More evidence that federal welfare reform means state tax hikes. "The Greater West Town Community Development Project provides skill training for woodworkers and for shipping and receiving clerks," writes Doug Dobmeyer in Poverty Issues...Dateline Illinois (August 27). "The training generally runs between 12-15 weeks. The cost for training woodworkers is $6,000 per student. Training for shipping and receiving clerks runs $4,500 for each trainee. By comparison computer skills training costs $3,500 per student on average."
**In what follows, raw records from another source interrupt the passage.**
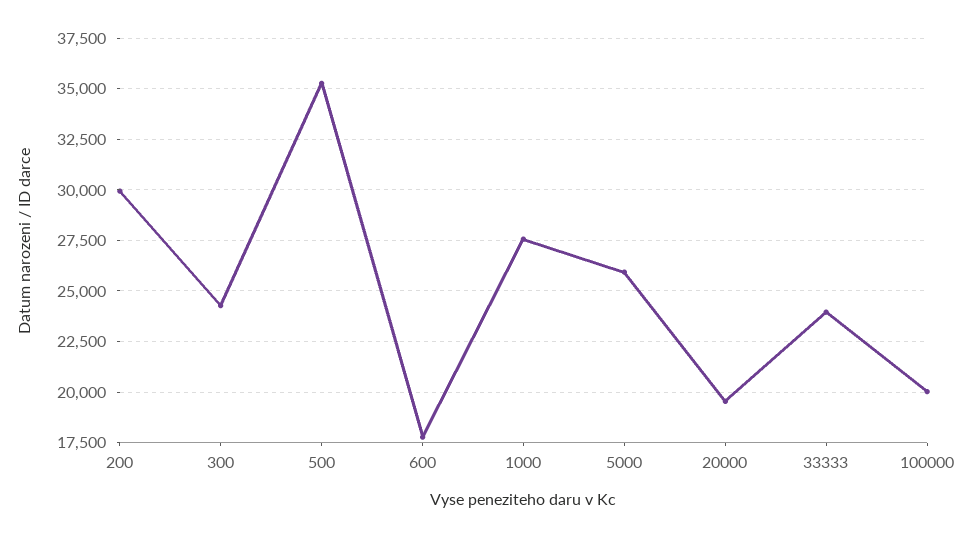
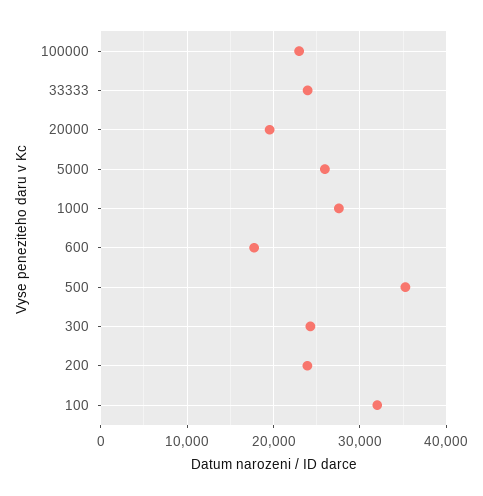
  {
-   "200": 30000,
+   "200": 24000,
    "300": 24500,
    "500": 35500,
    "600": 18000,
    "1000": 27500,
    "5000": 26000,
    "20000": 19500,
    "33333": 24000,
-   "100000": 20000
+   "100000": 23000,
+   "100": 32000
  }

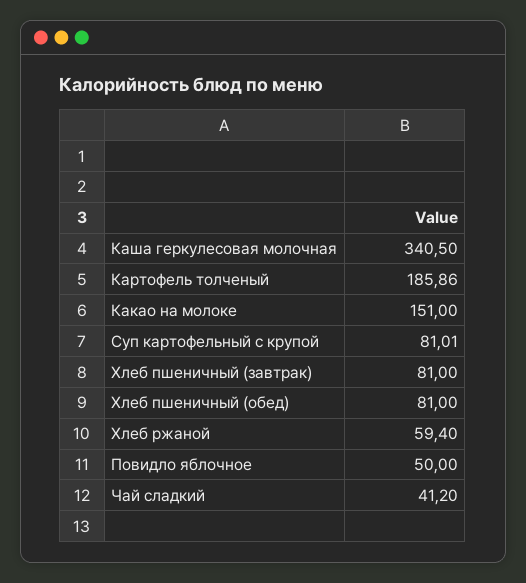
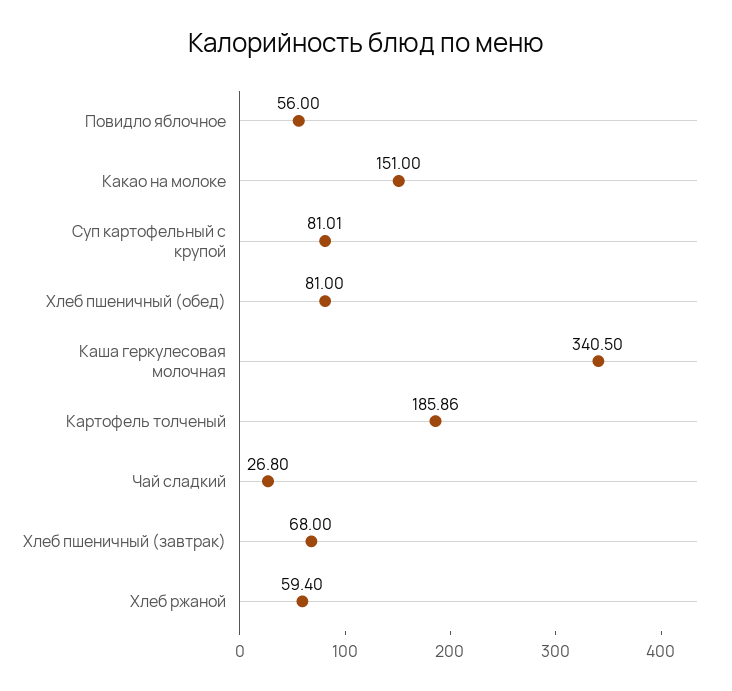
  {
    "Каша геркулесовая молочная": 340.5,
    "Картофель толченый": 185.86,
    "Какао на молоке": 151,
    "Суп картофельный с крупой": 81.01,
-   "Хлеб пшеничный (завтрак)": 81,
+   "Хлеб пшеничный (завтрак)": 68,
    "Хлеб пшеничный (обед)": 81,
    "Хлеб ржаной": 59.4,
-   "Повидло яблочное": 50,
+   "Повидло яблочное": 56,
-   "Чай сладкий": 41.2
+   "Чай сладкий": 26.8
  }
Just leave Soldier Field the way it is. "Any sports fan who's watched as all the best seats are bought up by corporations knows that it's not out of fandom or civic pride, but for tax purposes," write Joanna Cagan and Neil deMause in the Chicago-based biweekly In These Times (August 19). "Since luxury boxes are still deductible as a business entertainment expense, up to 40 percent of the price of corporations' purchases are underwritten by the federal government. With some new stadiums boasting as many as 200 boxes that rent at up to $70,000 per season, this can mean as much as another $5 million a year in indirect public subsidies to team-owner profits."

The four biggest polluters in southeast Chicago, according to 1993 data compiled by Citizens for a Better Environment: Sherwin-Williams, Ford, 115th St. Corporation, and Acme Steel.

"Most residents of the [West Town and East Humboldt Park] community do not work in far-off suburbs," according to a new report from the Woodstock Institute on South Dearborn. "In fact, 76 percent of workers living in this neighborhood work in the city as a whole, with 56 percent of them working in city neighborhoods. (Twenty percent work in the central business district.) More employed residents work within two miles of the neighborhood (30 percent) than in all of the suburbs combined."

Mommy, I tore off a corner of that Picasso in the last room, but it's OK because I wrote on it with indelible marker too. "Landscapes should be perceived in the same way as works of art," writes landscape architect and University of Wisconsin professor Philip H. Lewis, Jr., in his new book Tomorrow by Design. "When we take something from the land, we must give something back."

Slogans that could use a little polishing. "You name it, we've got it," muses Theodore Hild of the state Historic Preservation Agency in Historic Illinois (August). "Illinois has more than 1,200 entries in the National Register of Historic Places...[and] something like thirty thousand Illinois buildings on the Register....We've got the remains of squalid little huts and magnificent architectural extravaganzas of international acclaim. Places where history changed and places where nothing much happened at all."

"The election is lost already anyway," Heartland Cafe bookkeeper Jerry Smith tells StreetWise (Aug. 16-31)--"one of the Republicrats will win."